Trade union federation Cosatu in KwaZulu-Natal wants people who live on land controlled by the Ingonyama Trust to be given individual land tenure rights.
Cosatu, which elected new provincial leaders last weekend, “strongly believes” the “sensitive” issue has to be resolved and that “every person needs to have the right to own their piece of land”.
This comes as Parliament prepares to hold hearings on land reform legislation in KwaZulu-Natal next week, with new threats of legal action to prevent changes that will strip King Goodwill Zwelithini of control of almost three million hectares of land.
On Monday, Parliament’s portfolio committee on land reform and rural development will hear public inputs on the Restitution of Land Rights Amendment Bill in Ulundi in Zululand, and a second hearing is scheduled for Port Shepstone on the South Coast the following day.
Earlier in the week, Judge Jerome Ngwenya, the chairperson of the Ingonyama Trust Board, which administers the land on the king’s behalf, told Independent Newspapers that he had written to President Cyril Ramaphosa requesting a meeting to discuss plans to scrap the trust.
Ngwenya also said the king’s plan to challenge any move to close down the trust in court was still on track, as was the collecting of R5 upwards from each of his “subjects” to fund the case.

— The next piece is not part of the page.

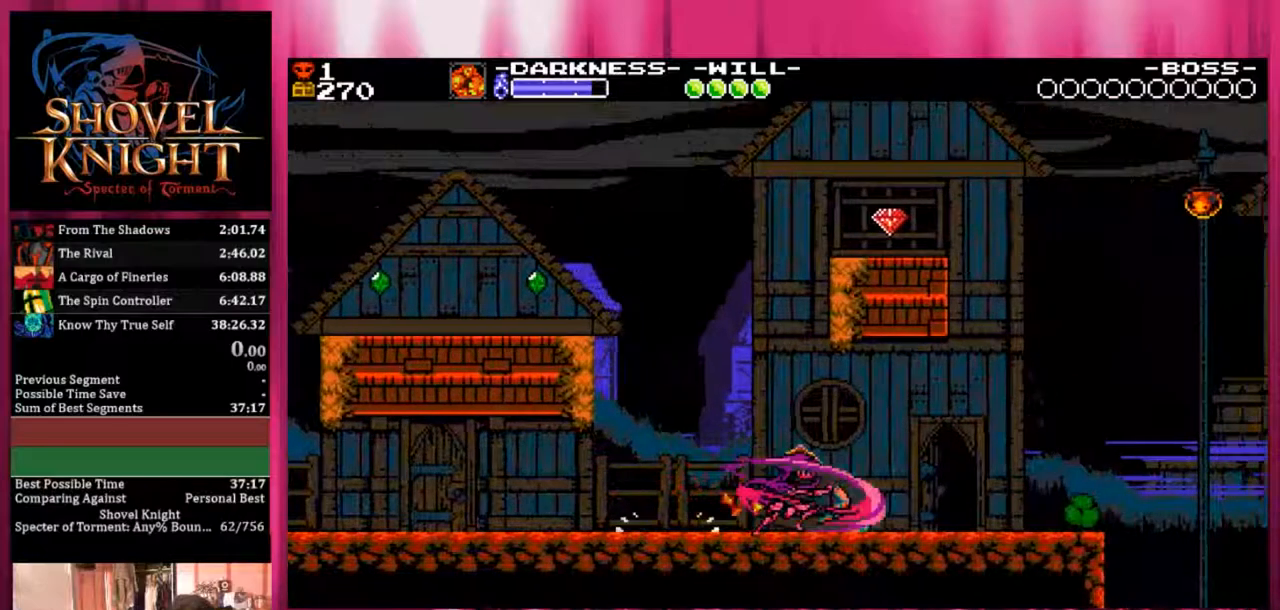
{"buttons": ["DPAD_DOWN", "DPAD_RIGHT"], "events": []}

The monarch has been vocal about proposals by Parliament’s high-level panel on legislative obstacles to improving quality of life, chaired by former president Kgalema Motlanthe, aimed at giving security of land tenure to people who live on land under tribal control.

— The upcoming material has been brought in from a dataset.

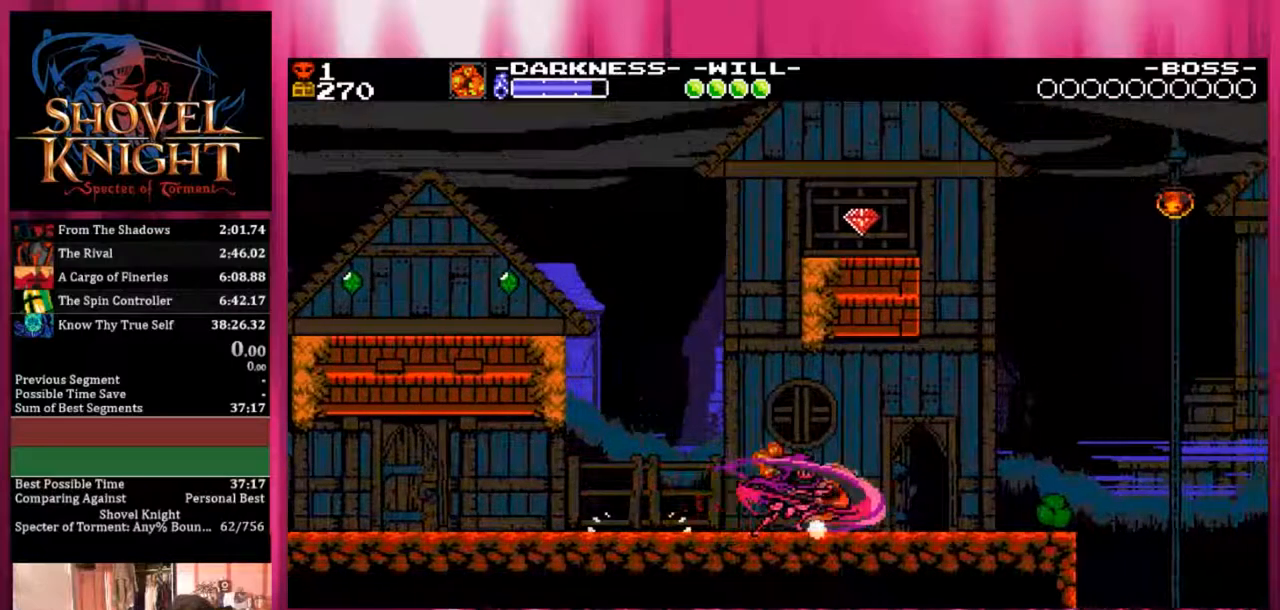
{"buttons": ["DPAD_DOWN", "DPAD_RIGHT"], "events": []}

All such land in KwaZulu-Natal falls under the Ingonyama Trust, of which the king is the sole trustee. The trust was set up in 1994 and gave the monarch and the Ingonyama Trust Board control of all land that fell under the former KwaZulu Bantustan.
The Restitution of Land Rights Amendment Bill was recently introduced by the ANC to amend the Restitution Act of 1994, including changing the cutoff date for land claims. It is now in the public consultation stage.

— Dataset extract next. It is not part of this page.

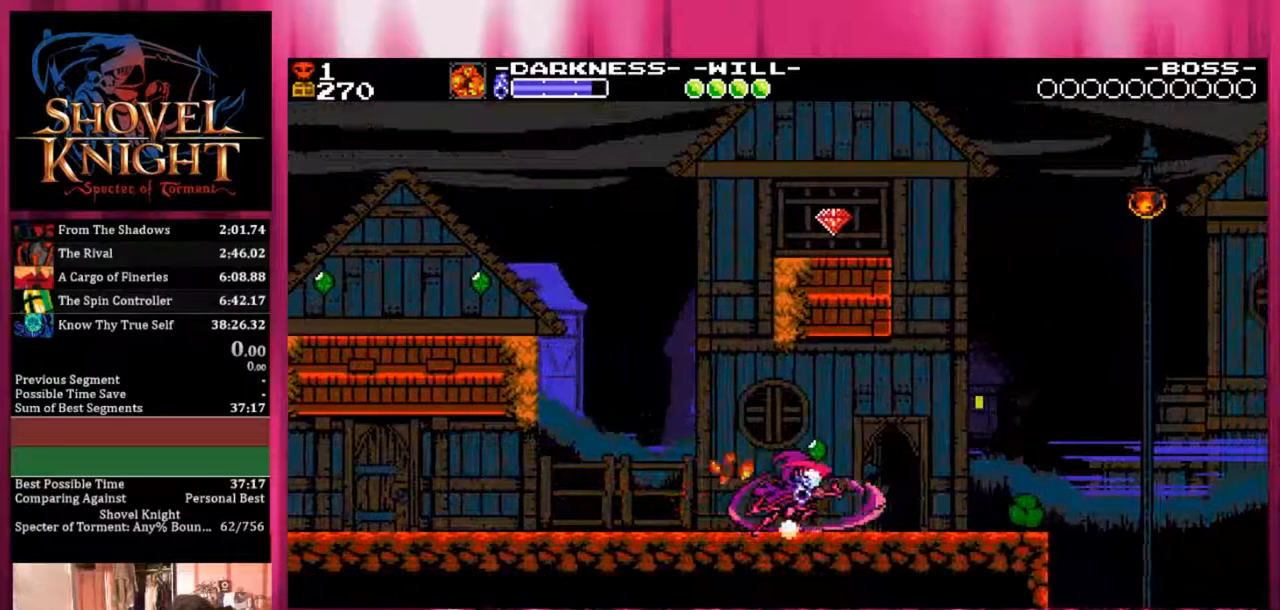
{"buttons": ["DPAD_DOWN", "DPAD_RIGHT"], "events": []}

Cosatu in KwaZulu-Natal has now weighed in on the issue with its new leadership, which was given a mandate to ensure that security of tenure would be extended to people who live on trust land.
“At the end of the day, we need to ensure that people have the right to own their piece of land, no matter where it is. In the case of KwaZulu-Natal there are sensitivities, but we need to engage on how do we ensure, when we say people must have ownership of land, that this happens,” said Cosatu provincial chairperson Edwin Mkhize.
Cosatu would hold an extended provincial executive meeting to look at how to go about this, along with consulting all the other players involved, Mkhize said.
They would also have to look at the issue of “productive land” and who it really benefited, and at mechanisms to ensure that farmworkers’ rights to land were realised.